In general terms I believe that liberals look to government to solve our problems while conservatives believe government is the problem. We have liberals on this forum but they are greatly outnumbered by conservatives. I also believe it's getting harder and harder to hang a brand on people. There are so many aspects to the people of every political party. Mostly I think it's more of a fiscal conservative who is prepping. A fiscal conservative may call himself conservative if he is also conservative on social issues. A fiscal conservative might call themselves a liberal if they are liberal on the social issues. The fiscal conservative has seen the writing on the wall no matter which political party they identify with and the writing says take care of yourself and your family because no one else is going to do it!


----------



## OldCootHillbilly (Jul 9, 2010)

PROBLEMS TO WORK ON:
[A] Repeat the forum thread on political labels and prepping word for word, from "In general terms" to "(Jul 9, 2010)".
[B] Carry on the forum thread on political labels and prepping from the point where it stops.
The lines after this thread aren't needed.

RECORDED INFORMATION:
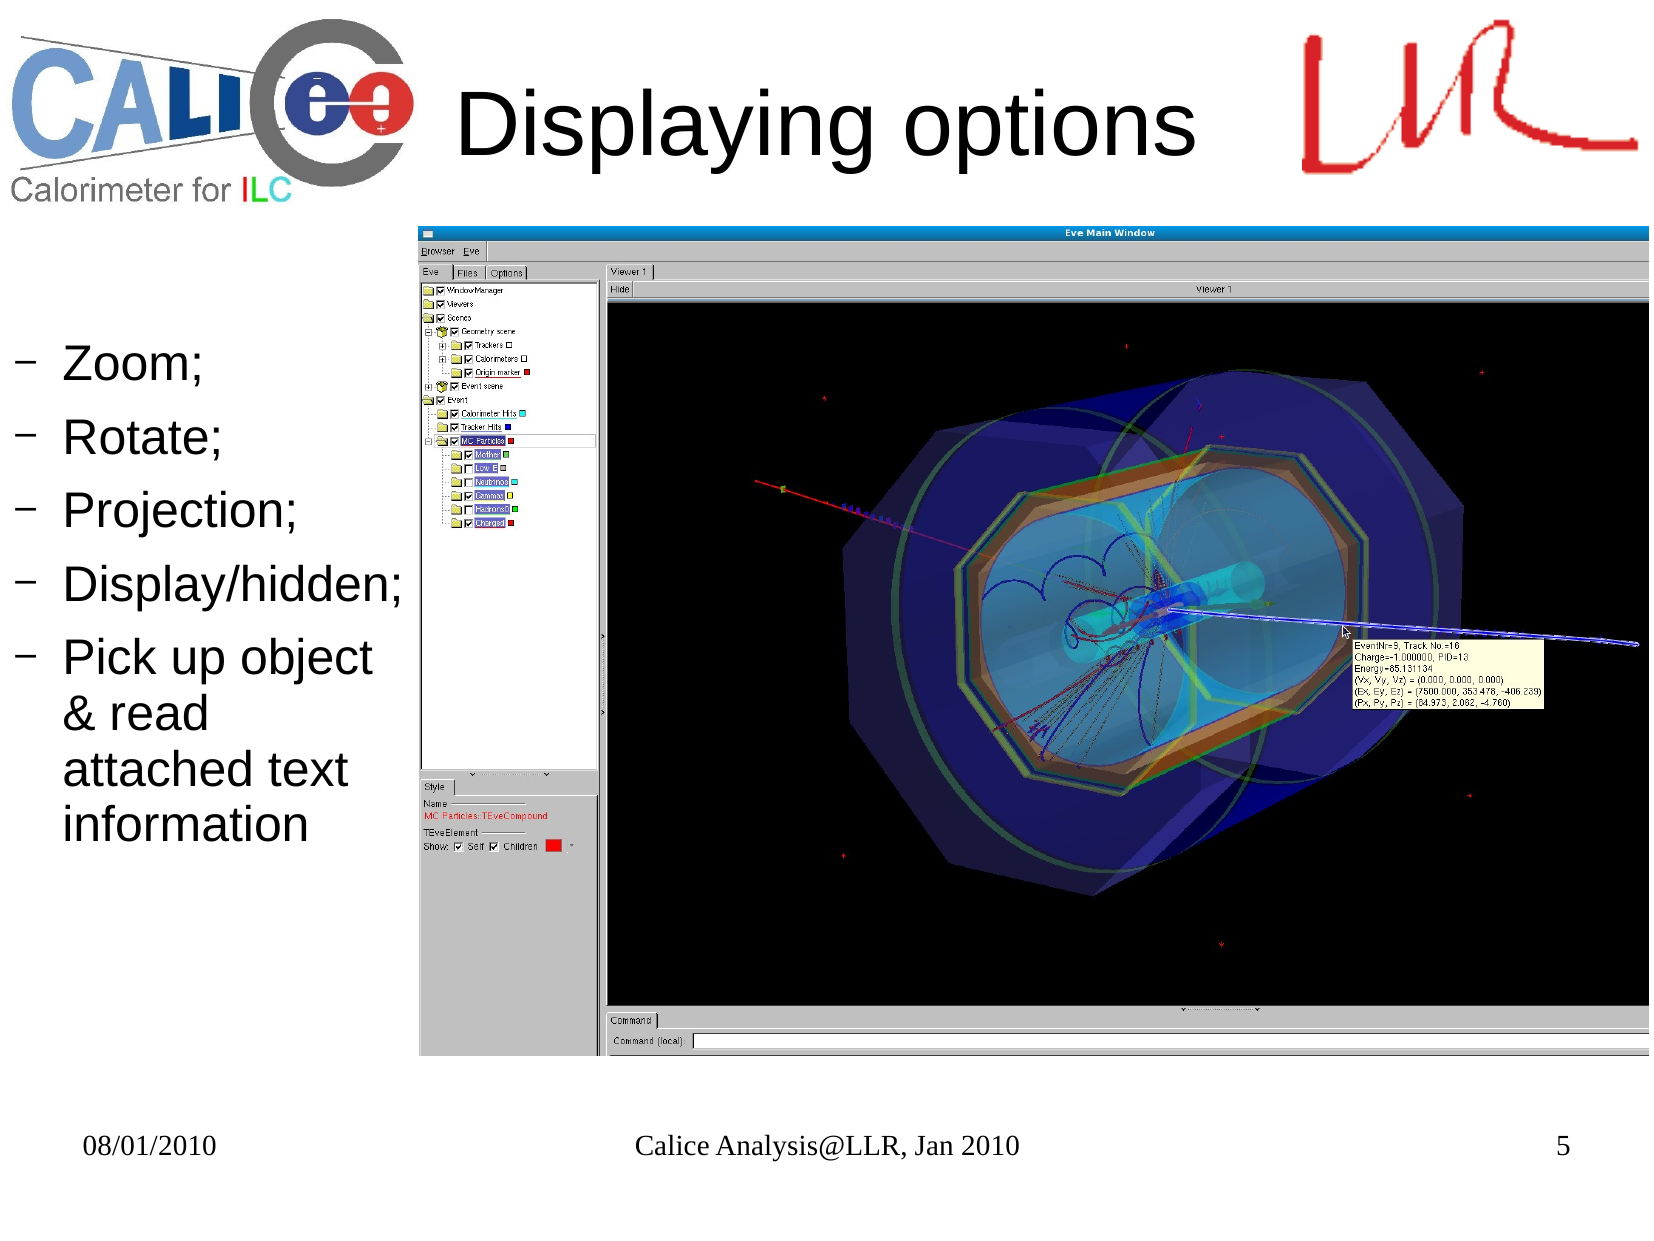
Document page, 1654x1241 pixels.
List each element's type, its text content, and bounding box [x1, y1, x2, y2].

EXPECTED RESULTS:
[A]
In general terms I believe that liberals look to government to solve our problems while conservatives believe government is the problem. We have liberals on this forum but they are greatly outnumbered by conservatives. I also believe it's getting harder and harder to hang a brand on people. There are so many aspects to the people of every political party. Mostly I think it's more of a fiscal conservative who is prepping. A fiscal conservative may call himself conservative if he is also conservative on social issues. A fiscal conservative might call themselves a liberal if they are liberal on the social issues. The fiscal conservative has seen the writing on the wall no matter which political party they identify with and the writing says take care of yourself and your family because no one else is going to do it!


----------



## OldCootHillbilly (Jul 9, 2010)

[B]
As fer the politicos, there all a bloomin buncha crooks! I perty much consider myself a patriot. I vote fer who I hope has the right idear fer whats needed, don't care ifin the be a dem er a pub. 

I was born inta a lifestyle a takin care yerself, family an hepin the neighbors. We ain't counted on the goobernuts fer nothing in my family cause they ain't never been there in the first place. My folks wen't through the depression, they had ta hep themselves cause weren't nobody else gonna do it. Grandpa an grandma lived on a farm, they took care a everthin on there own to, otherwise it weren't gonna get done.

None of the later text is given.